Advantages of RGS with its preoperative route map and deep tissue signal-penetration intraoperatively, helps surgeons identify the disease spread in front and may help select the least invasive surgical approach accurately. Despite the strong advantages provided by RGS, it is obvious that in the case of gamma emissions, background signals may be prominent and prevent the surgeon from accurately detecting the lesions of interest. One way to overcome such weaknesses is to include the use of complementary guidance technologies into the same procedure.
Compared to radioguidance, optical‐guidance has a superior spatial resolution and is even detectable down to the microscopic level. The major asset of fluorescence imaging is its capability to accommodate the surgeons desire to optically identify the lesions in real‐time.
Fluorescent tracers such as fluorescein and ICG (optical imaging) can provide such intraoperative visualization, as fluorescence signals can be used to accurately demarcate a superficial lesion.
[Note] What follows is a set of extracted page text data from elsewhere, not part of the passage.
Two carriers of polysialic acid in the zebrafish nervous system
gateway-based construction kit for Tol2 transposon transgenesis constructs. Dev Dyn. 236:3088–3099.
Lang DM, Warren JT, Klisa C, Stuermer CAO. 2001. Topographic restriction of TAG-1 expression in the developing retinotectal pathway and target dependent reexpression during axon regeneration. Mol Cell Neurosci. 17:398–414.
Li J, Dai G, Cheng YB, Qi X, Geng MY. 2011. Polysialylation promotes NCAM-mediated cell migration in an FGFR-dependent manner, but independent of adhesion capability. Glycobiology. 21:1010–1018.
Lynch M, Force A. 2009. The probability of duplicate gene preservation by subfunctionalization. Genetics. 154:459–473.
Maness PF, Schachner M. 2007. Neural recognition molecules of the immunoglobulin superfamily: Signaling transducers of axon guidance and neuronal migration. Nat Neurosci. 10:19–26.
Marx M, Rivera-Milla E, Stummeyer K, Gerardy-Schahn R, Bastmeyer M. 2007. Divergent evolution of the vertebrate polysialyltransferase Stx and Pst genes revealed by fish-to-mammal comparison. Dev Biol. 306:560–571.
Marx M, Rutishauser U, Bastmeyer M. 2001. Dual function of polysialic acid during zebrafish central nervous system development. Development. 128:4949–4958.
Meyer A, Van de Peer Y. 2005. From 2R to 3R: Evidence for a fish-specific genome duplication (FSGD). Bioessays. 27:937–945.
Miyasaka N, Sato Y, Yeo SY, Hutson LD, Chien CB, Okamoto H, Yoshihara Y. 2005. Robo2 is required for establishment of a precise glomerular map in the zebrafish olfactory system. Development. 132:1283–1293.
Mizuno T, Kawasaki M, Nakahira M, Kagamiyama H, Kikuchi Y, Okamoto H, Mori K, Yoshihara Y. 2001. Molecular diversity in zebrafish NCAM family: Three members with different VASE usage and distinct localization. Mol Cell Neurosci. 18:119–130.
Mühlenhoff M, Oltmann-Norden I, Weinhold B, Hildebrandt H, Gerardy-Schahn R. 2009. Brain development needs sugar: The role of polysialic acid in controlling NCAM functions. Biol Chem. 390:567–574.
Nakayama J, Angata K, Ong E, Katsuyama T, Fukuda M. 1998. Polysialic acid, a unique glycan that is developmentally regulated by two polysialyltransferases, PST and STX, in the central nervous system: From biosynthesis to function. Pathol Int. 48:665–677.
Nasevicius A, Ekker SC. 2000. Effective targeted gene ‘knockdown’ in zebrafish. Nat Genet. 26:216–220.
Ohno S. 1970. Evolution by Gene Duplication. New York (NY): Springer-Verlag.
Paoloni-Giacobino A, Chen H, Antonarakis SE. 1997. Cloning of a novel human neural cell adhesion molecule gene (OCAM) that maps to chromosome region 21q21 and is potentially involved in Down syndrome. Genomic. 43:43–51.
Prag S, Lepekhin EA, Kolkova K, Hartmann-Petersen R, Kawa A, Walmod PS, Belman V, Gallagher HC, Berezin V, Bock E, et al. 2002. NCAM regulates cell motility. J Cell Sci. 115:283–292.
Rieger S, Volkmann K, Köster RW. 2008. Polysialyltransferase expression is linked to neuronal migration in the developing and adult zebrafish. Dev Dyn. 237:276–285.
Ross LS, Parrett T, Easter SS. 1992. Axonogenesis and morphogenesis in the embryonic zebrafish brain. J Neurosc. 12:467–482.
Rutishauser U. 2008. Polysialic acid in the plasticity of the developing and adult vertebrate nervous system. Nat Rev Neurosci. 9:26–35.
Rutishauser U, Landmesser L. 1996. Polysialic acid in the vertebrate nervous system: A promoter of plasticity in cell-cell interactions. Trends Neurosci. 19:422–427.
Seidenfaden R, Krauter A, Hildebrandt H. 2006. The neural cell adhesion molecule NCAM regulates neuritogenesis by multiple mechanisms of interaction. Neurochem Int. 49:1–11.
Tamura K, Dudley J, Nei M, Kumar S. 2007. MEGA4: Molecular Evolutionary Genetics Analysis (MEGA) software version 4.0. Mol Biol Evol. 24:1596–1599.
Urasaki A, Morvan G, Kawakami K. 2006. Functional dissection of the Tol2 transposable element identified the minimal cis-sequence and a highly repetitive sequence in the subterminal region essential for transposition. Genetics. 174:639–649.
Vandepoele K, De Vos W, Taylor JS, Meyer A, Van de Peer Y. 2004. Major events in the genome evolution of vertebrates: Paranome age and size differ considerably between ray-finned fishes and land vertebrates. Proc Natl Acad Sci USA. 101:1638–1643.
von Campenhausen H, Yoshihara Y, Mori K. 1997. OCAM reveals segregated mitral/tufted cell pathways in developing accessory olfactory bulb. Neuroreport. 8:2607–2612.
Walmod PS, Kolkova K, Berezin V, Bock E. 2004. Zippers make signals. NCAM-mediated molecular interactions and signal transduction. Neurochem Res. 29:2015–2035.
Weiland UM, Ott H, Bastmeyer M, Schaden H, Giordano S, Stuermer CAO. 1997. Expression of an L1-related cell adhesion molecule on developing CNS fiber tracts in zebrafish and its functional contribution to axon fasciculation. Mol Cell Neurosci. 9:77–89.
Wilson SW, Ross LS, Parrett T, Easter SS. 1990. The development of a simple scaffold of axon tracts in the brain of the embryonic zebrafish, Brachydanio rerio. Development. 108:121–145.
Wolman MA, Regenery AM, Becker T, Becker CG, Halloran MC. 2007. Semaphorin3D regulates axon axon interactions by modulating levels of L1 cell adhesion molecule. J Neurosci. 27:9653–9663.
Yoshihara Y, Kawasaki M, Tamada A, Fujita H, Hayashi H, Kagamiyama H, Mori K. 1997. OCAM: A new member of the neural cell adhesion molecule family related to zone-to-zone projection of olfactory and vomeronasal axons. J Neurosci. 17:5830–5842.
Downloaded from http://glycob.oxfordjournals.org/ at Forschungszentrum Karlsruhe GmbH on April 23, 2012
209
Based on the complementary sensitivity to activity detection and the fact that surgeons are used to obtaining real-time visual feed-back, fluorescence provides a logical candidate for further expansion of RGS [220,246].
The current evolution in the field of hybrid imaging technologies and tumour-targeted hybrid tracers opens up exciting new possibilities. Based on clinical studies, the advantages of the hybrid approach rely on the fact that a hybrid tracer (e.g. ICG-[99mTc]-nanocolloid) allows preoperative imaging and accurate intraoperative guidance (hybrid surgical navigation concepts have been used to successfully integrate nuclear guidance (i.e. SPECT/CT or freehandSPECT) with fluorescence guidance in vivo) [247].
Moreover, luminescent signals remain visual in pathological specimens at a high resolution and can thus be used to aid pathological examination of surgical specimens [248].
While clinical demand drives the field of interventional nuclear medicine and its section of radioguided surgery, technological innovations play an instrumental part in the progression of these efforts. The availability of radiotracers plays a crucial role in refining the existing procedures and expanding radioguidance to other indications. Here we can observe an increasing shift towards hybrid tracer designs, where the radiotracers, next to a radioisotope, also contain an alternative imaging label e.g. for fluorescence imaging. Next to the radiopharmaceutical advances, significant strides have been made in engineering of hardware and software. Through engineering efforts, modalities have become available for non-99mTc radionuclides (e.g. 90Y), and modalities have been designed for specialist surgical procedures e.g. robotic surgery. At the same time, the surgical roadmaps provided by nuclear medicine are increasingly being used to provide surgeons with augmented-, mixed- or virtual-reality displays that support navigation during radioguidance procedures.